• [EXERCISE OBJECTIVE]: In the entries below, which lines run from the one containing "26: (757, 118, 21.82)" to the one containing "62: (174, 192, 8.49)"? Copy exactly those lines, ends included, and no others.

• [INFORMATION SUPPLIED]:
Content starts
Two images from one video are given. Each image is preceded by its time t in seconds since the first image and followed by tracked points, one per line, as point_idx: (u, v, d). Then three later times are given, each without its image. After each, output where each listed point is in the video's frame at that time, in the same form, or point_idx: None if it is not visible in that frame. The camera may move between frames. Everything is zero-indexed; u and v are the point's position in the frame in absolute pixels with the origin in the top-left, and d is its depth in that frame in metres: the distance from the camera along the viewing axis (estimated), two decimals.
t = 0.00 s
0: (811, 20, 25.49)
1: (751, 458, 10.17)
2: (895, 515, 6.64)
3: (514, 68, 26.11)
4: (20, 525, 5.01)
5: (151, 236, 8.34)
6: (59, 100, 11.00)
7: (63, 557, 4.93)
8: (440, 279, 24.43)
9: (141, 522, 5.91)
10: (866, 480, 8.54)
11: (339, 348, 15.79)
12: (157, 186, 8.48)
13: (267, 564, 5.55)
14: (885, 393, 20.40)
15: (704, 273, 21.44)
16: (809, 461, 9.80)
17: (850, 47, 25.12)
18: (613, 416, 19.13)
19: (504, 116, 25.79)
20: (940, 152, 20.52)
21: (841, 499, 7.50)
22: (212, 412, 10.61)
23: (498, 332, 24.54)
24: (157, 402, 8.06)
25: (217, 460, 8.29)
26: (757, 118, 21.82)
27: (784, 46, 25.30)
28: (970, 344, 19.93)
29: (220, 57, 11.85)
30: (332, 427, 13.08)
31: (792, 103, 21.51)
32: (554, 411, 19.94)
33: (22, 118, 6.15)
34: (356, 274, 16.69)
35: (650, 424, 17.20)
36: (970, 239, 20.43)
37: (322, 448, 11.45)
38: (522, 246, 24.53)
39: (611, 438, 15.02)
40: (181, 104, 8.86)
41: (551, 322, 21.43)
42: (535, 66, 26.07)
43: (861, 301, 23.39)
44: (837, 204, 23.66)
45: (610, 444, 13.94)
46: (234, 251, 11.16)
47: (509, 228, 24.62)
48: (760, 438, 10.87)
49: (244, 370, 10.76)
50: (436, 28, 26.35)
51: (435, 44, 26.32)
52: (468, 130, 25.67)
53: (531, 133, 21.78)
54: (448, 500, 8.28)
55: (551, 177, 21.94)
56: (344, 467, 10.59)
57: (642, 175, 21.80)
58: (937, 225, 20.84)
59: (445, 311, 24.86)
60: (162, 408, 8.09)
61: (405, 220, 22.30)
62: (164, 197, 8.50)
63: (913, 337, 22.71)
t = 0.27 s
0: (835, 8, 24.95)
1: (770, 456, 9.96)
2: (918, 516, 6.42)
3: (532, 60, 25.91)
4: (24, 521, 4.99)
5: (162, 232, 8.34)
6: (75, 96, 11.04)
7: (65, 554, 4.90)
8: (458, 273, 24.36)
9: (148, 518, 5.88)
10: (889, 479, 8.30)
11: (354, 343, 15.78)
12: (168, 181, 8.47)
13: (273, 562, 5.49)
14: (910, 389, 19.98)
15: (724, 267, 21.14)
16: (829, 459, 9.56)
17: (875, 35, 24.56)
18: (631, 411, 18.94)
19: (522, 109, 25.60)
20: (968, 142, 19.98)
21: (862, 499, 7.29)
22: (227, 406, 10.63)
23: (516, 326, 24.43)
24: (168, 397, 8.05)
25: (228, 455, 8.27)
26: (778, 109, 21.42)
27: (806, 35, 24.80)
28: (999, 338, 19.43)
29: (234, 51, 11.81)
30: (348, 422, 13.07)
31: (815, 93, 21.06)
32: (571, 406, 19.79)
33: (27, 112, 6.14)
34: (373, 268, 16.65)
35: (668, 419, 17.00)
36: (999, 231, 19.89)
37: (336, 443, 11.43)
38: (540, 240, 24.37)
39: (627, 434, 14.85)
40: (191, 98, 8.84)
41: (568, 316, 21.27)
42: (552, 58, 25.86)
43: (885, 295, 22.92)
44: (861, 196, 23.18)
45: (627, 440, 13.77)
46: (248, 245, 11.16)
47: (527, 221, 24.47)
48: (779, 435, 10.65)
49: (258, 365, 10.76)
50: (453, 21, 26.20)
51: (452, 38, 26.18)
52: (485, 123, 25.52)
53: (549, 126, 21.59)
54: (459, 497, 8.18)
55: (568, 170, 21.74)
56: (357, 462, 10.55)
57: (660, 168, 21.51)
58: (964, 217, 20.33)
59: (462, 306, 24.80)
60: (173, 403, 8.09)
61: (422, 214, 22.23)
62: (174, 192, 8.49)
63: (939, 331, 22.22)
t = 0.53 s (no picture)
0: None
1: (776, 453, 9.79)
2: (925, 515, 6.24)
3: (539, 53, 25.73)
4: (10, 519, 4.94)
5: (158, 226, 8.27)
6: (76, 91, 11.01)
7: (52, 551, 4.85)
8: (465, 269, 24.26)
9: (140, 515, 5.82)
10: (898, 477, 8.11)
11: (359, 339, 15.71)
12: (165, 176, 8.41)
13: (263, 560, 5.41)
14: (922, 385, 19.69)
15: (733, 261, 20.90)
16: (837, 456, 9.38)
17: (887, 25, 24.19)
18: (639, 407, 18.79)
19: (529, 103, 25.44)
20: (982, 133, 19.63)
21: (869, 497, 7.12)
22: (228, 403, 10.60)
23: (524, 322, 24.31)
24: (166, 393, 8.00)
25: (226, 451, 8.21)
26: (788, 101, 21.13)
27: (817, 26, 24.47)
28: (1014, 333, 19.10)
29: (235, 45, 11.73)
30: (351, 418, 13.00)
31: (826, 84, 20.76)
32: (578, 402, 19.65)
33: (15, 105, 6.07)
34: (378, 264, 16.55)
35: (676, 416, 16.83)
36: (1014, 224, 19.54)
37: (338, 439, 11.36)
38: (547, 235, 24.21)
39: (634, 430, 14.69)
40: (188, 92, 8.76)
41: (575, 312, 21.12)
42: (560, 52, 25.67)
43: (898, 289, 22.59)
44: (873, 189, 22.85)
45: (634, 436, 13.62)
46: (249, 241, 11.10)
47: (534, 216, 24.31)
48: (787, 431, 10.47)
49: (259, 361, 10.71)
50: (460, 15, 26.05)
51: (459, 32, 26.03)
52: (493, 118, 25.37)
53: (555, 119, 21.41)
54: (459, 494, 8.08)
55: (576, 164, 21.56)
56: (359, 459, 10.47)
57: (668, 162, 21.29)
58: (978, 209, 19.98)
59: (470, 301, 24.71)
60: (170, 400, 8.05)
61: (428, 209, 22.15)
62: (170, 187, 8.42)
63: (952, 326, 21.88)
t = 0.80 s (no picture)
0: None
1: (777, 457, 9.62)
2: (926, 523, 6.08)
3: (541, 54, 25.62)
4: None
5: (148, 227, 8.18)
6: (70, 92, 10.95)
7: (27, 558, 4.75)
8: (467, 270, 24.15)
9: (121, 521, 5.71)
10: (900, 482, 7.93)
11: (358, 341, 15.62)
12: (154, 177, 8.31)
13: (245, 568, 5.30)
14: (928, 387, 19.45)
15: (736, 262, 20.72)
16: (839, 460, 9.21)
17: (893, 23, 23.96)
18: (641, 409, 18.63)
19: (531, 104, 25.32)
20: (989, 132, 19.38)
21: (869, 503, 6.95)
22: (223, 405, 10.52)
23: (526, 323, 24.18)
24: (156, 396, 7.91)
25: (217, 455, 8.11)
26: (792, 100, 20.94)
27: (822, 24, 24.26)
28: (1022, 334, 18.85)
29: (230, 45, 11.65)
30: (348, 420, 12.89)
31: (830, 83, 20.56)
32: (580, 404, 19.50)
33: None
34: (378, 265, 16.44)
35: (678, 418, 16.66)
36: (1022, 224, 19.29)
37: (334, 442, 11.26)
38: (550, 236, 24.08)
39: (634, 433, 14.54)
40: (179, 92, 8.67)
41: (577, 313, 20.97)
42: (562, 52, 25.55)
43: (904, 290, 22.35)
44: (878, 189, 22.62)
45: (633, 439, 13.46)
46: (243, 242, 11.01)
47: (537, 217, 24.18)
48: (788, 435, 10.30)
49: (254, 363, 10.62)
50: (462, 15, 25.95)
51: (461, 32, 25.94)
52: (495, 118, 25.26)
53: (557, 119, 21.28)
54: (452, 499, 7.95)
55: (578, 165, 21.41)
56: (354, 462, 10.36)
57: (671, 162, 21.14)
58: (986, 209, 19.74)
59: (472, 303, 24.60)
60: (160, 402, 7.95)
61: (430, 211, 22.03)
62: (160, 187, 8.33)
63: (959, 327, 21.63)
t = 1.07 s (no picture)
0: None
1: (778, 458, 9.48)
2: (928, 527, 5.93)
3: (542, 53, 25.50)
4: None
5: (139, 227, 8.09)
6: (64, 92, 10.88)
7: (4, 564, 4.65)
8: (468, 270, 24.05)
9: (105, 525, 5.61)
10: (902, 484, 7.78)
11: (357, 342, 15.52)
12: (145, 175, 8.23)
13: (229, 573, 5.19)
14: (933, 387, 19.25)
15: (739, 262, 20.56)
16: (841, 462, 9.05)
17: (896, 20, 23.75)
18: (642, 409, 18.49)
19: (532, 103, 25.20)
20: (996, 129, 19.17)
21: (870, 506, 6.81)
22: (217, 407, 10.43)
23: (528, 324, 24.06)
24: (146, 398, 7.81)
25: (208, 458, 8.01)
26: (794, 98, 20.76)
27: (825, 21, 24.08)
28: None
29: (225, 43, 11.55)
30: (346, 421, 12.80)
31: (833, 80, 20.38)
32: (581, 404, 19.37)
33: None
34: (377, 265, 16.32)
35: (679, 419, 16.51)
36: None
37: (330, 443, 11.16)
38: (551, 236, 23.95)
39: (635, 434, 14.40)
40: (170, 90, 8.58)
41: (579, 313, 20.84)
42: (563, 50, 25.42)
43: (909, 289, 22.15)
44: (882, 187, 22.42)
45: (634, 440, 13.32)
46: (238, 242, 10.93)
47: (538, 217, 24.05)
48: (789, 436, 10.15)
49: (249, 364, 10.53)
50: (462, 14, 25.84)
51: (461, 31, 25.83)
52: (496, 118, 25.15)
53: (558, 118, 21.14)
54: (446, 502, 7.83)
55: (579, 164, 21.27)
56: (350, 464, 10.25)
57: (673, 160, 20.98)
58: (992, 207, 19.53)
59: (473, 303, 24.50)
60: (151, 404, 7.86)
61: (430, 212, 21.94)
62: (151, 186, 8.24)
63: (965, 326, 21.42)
Content ends
• [ANSWER TO THE PROBLEM]:
26: (757, 118, 21.82)
27: (784, 46, 25.30)
28: (970, 344, 19.93)
29: (220, 57, 11.85)
30: (332, 427, 13.08)
31: (792, 103, 21.51)
32: (554, 411, 19.94)
33: (22, 118, 6.15)
34: (356, 274, 16.69)
35: (650, 424, 17.20)
36: (970, 239, 20.43)
37: (322, 448, 11.45)
38: (522, 246, 24.53)
39: (611, 438, 15.02)
40: (181, 104, 8.86)
41: (551, 322, 21.43)
42: (535, 66, 26.07)
43: (861, 301, 23.39)
44: (837, 204, 23.66)
45: (610, 444, 13.94)
46: (234, 251, 11.16)
47: (509, 228, 24.62)
48: (760, 438, 10.87)
49: (244, 370, 10.76)
50: (436, 28, 26.35)
51: (435, 44, 26.32)
52: (468, 130, 25.67)
53: (531, 133, 21.78)
54: (448, 500, 8.28)
55: (551, 177, 21.94)
56: (344, 467, 10.59)
57: (642, 175, 21.80)
58: (937, 225, 20.84)
59: (445, 311, 24.86)
60: (162, 408, 8.09)
61: (405, 220, 22.30)
62: (164, 197, 8.50)
63: (913, 337, 22.71)
t = 0.27 s
0: (835, 8, 24.95)
1: (770, 456, 9.96)
2: (918, 516, 6.42)
3: (532, 60, 25.91)
4: (24, 521, 4.99)
5: (162, 232, 8.34)
6: (75, 96, 11.04)
7: (65, 554, 4.90)
8: (458, 273, 24.36)
9: (148, 518, 5.88)
10: (889, 479, 8.30)
11: (354, 343, 15.78)
12: (168, 181, 8.47)
13: (273, 562, 5.49)
14: (910, 389, 19.98)
15: (724, 267, 21.14)
16: (829, 459, 9.56)
17: (875, 35, 24.56)
18: (631, 411, 18.94)
19: (522, 109, 25.60)
20: (968, 142, 19.98)
21: (862, 499, 7.29)
22: (227, 406, 10.63)
23: (516, 326, 24.43)
24: (168, 397, 8.05)
25: (228, 455, 8.27)
26: (778, 109, 21.42)
27: (806, 35, 24.80)
28: (999, 338, 19.43)
29: (234, 51, 11.81)
30: (348, 422, 13.07)
31: (815, 93, 21.06)
32: (571, 406, 19.79)
33: (27, 112, 6.14)
34: (373, 268, 16.65)
35: (668, 419, 17.00)
36: (999, 231, 19.89)
37: (336, 443, 11.43)
38: (540, 240, 24.37)
39: (627, 434, 14.85)
40: (191, 98, 8.84)
41: (568, 316, 21.27)
42: (552, 58, 25.86)
43: (885, 295, 22.92)
44: (861, 196, 23.18)
45: (627, 440, 13.77)
46: (248, 245, 11.16)
47: (527, 221, 24.47)
48: (779, 435, 10.65)
49: (258, 365, 10.76)
50: (453, 21, 26.20)
51: (452, 38, 26.18)
52: (485, 123, 25.52)
53: (549, 126, 21.59)
54: (459, 497, 8.18)
55: (568, 170, 21.74)
56: (357, 462, 10.55)
57: (660, 168, 21.51)
58: (964, 217, 20.33)
59: (462, 306, 24.80)
60: (173, 403, 8.09)
61: (422, 214, 22.23)
62: (174, 192, 8.49)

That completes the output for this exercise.